Task goal: All lines from the one with "ring mcp: (1581, 549)" to the end of the material, both included, are to be written out exactly and without anything else.

Supplied material:

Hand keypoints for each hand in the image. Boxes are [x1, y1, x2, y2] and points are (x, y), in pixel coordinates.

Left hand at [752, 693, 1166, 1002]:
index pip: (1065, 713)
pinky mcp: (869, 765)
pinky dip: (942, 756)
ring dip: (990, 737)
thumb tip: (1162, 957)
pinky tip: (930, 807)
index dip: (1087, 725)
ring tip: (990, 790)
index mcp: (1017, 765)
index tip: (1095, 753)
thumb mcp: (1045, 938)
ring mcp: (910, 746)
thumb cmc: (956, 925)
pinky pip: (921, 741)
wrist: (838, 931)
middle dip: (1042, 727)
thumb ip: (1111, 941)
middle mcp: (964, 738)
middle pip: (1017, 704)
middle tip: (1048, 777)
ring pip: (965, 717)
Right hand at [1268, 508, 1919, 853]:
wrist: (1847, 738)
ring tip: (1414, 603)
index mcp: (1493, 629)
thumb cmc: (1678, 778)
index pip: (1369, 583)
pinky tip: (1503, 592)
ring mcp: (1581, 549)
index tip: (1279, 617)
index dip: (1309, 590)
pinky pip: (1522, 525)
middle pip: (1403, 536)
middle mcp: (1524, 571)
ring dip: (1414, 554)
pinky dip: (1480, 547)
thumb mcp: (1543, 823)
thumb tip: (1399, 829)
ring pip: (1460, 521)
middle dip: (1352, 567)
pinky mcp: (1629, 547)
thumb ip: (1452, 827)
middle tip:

Written response:
ring mcp: (1581, 549)
index tip: (1279, 617)
index dip: (1309, 590)
pinky pip: (1522, 525)
middle pip: (1403, 536)
middle mcp: (1524, 571)
ring dip: (1414, 554)
pinky dip: (1480, 547)
thumb mcp: (1543, 823)
thumb tip: (1399, 829)
ring pip: (1460, 521)
middle dip: (1352, 567)
pinky mcp: (1629, 547)
thumb ip: (1452, 827)
middle tip:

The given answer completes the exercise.